Heat action plans
Heat action plans · Ahmedabad model · NDMA heatwave guidelines
Story hook
21 May 2010, Ahmedabad. The mercury at the Sardar Vallabhbhai Patel International Airport touches 46.8 °C — the highest recorded temperature in the city's living memory. In Naroda's brick-kiln slums, a 7-year-old girl named Pinky has been collecting paper waste since dawn. By 2 pm she stops sweating, her skin turns dry, her pupils dilate. Her mother carries her two kilometres to the Civil Hospital; she dies before admission. By the end of the week, 1,344 excess deaths are recorded in Ahmedabad — a 43% spike above the seasonal norm. The morgue runs out of body bags.
This wasn't a hidden disaster. It was hiding in plain sight. There was no Heat Action Plan. There was no inter-departmental coordination.
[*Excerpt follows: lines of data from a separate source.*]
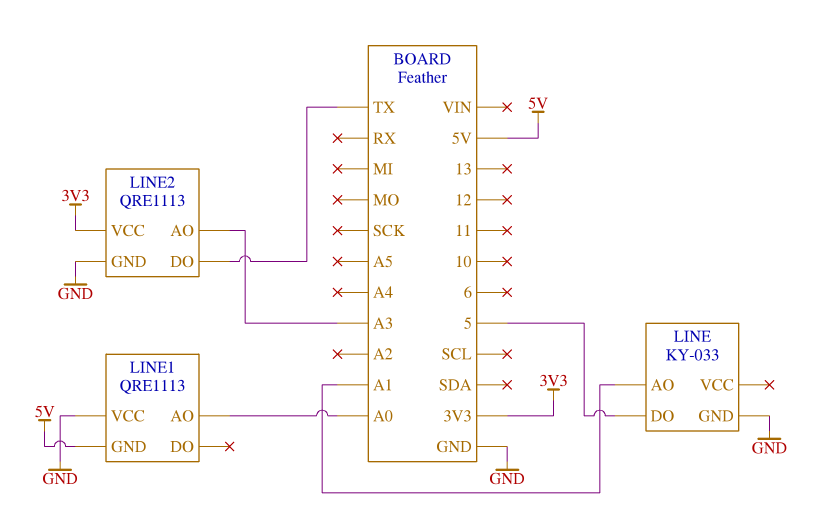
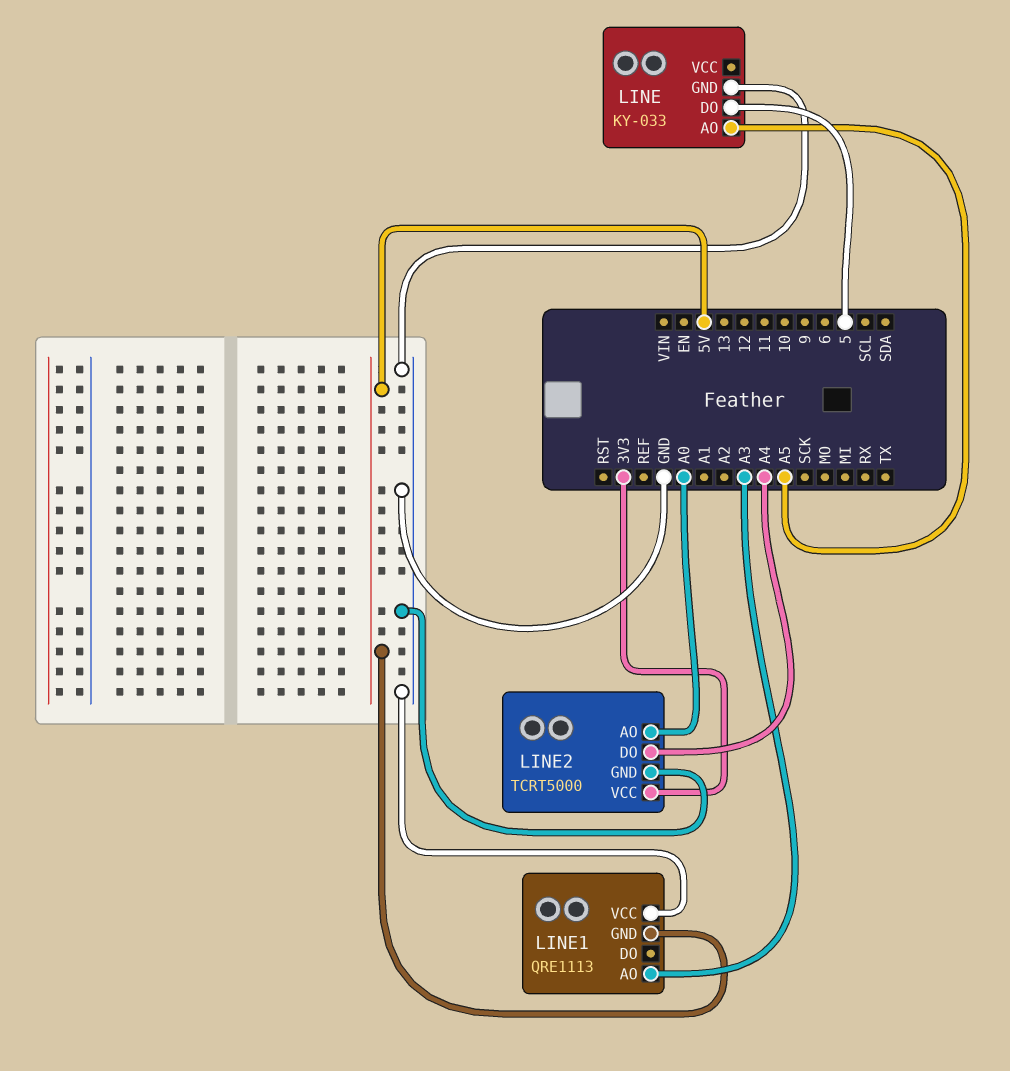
LINE pin AO: A1 -> A5
LINE1 pin AO: A0 -> A3
LINE2: QRE1113 -> TCRT5000
LINE2 pin AO: A3 -> A0
LINE2 pin DO: TX -> A4

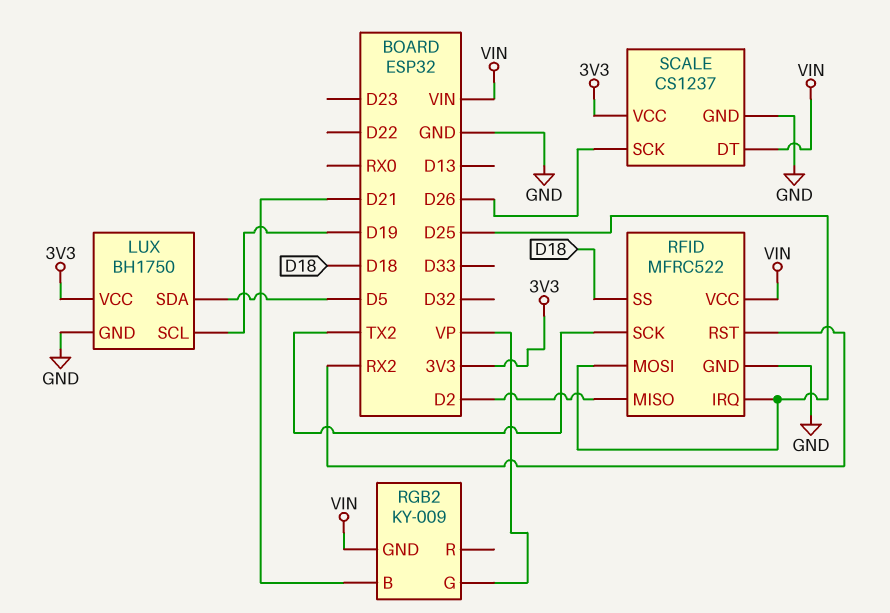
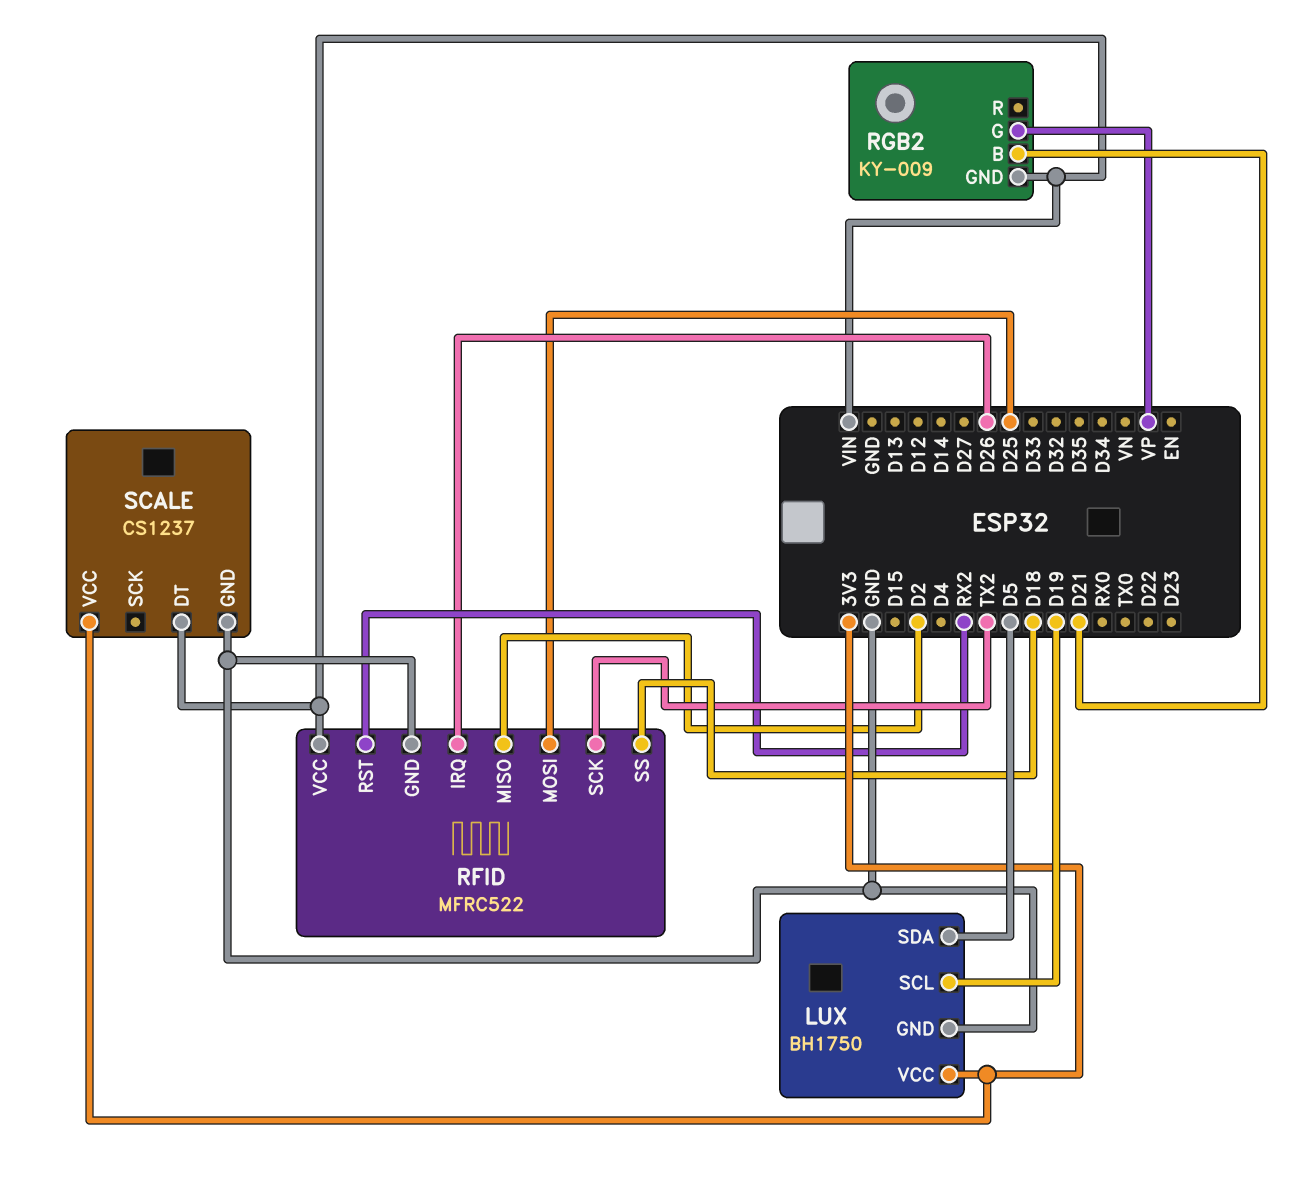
RFID pin IRQ: D25 -> D26
SCALE pin SCK: D26 -> none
The municipal corporation, the health department, the IMD, the electricity board, the labour office — each was working in its own silo. There was no early warning, no public messaging, no slum-level hydration centre, no work-hour shifting for outdoor labour. Pinky's death — and 1,343 others — exposed an institutional vacuum.
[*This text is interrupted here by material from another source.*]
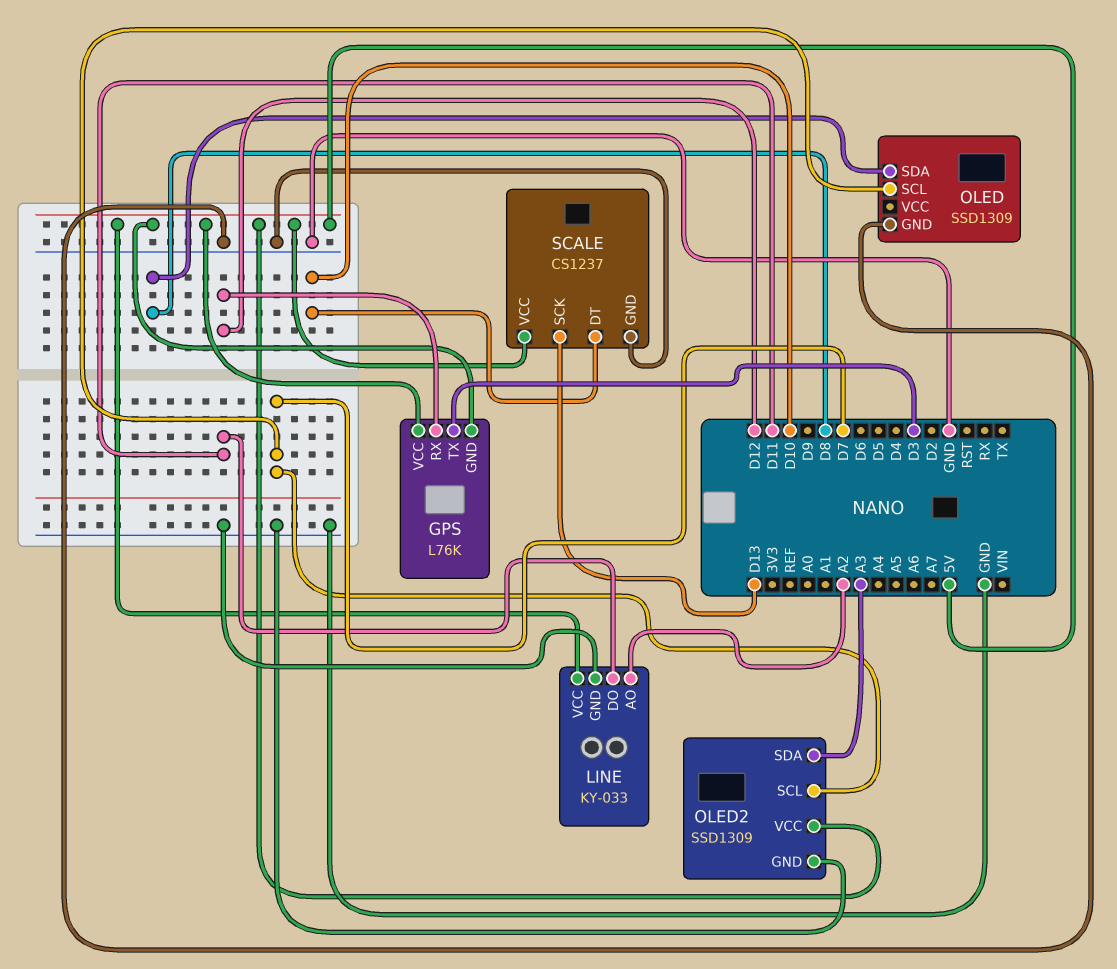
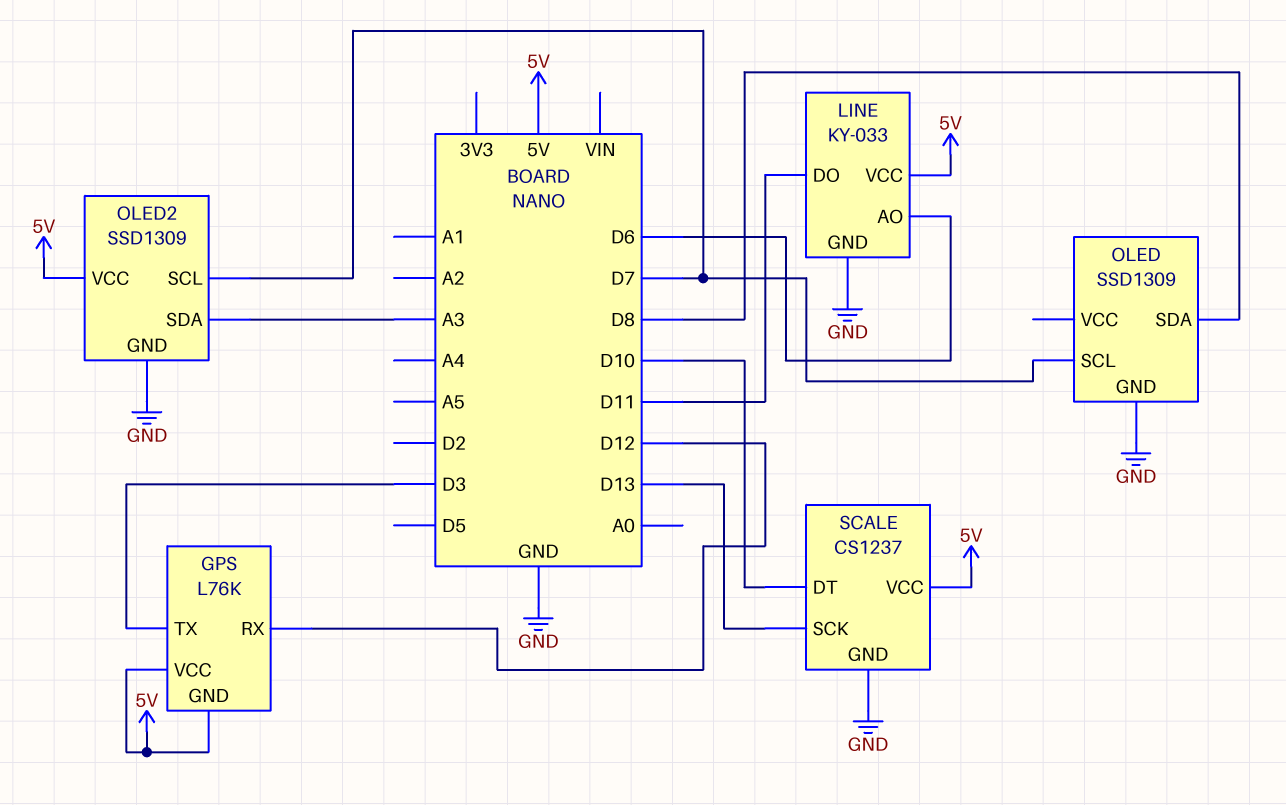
LINE pin AO: A2 -> D6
What followed is one of public administration's most studied turnarounds. In 2013, the Ahmedabad Municipal Corporation, in partnership with NRDC (National Resources Defense Council, USA), IIPH Gandhinagar, CDDEP, and MD Anderson designed India's first city Heat Action Plan. Four pillars, twenty-three specific actions, one early warning system, and a brutal honesty about what doesn't work. By 2018, AMC was projecting a 25-30% reduction in heatwave mortality compared to 2010.
By 2024, the Ahmedabad blueprint had been replicated in 23 states and 130+ cities across India. NDMA's national heat-wave guidelines (2016, revised 2019 and 2021) codified the model. But here's the unfinished story: India still does not treat heatwaves as a notified disaster. The Ahmedabad model proves what works. The governance arc has yet to catch up.
Why this matters for UPSC
GS-III Mains has asked Heat Action Plans directly in 2020 ("Discuss the causes of heat waves and the steps taken by the Indian government to mitigate them") and folded them into climate-disaster questions in 2022 and 2024. Prelims has tested NDMA heat wave guidelines twice (2019, 2022). GS-II has tested municipal disaster preparedness (2023). The Ahmedabad model is the single most-cited Indian best practice in DRR literature.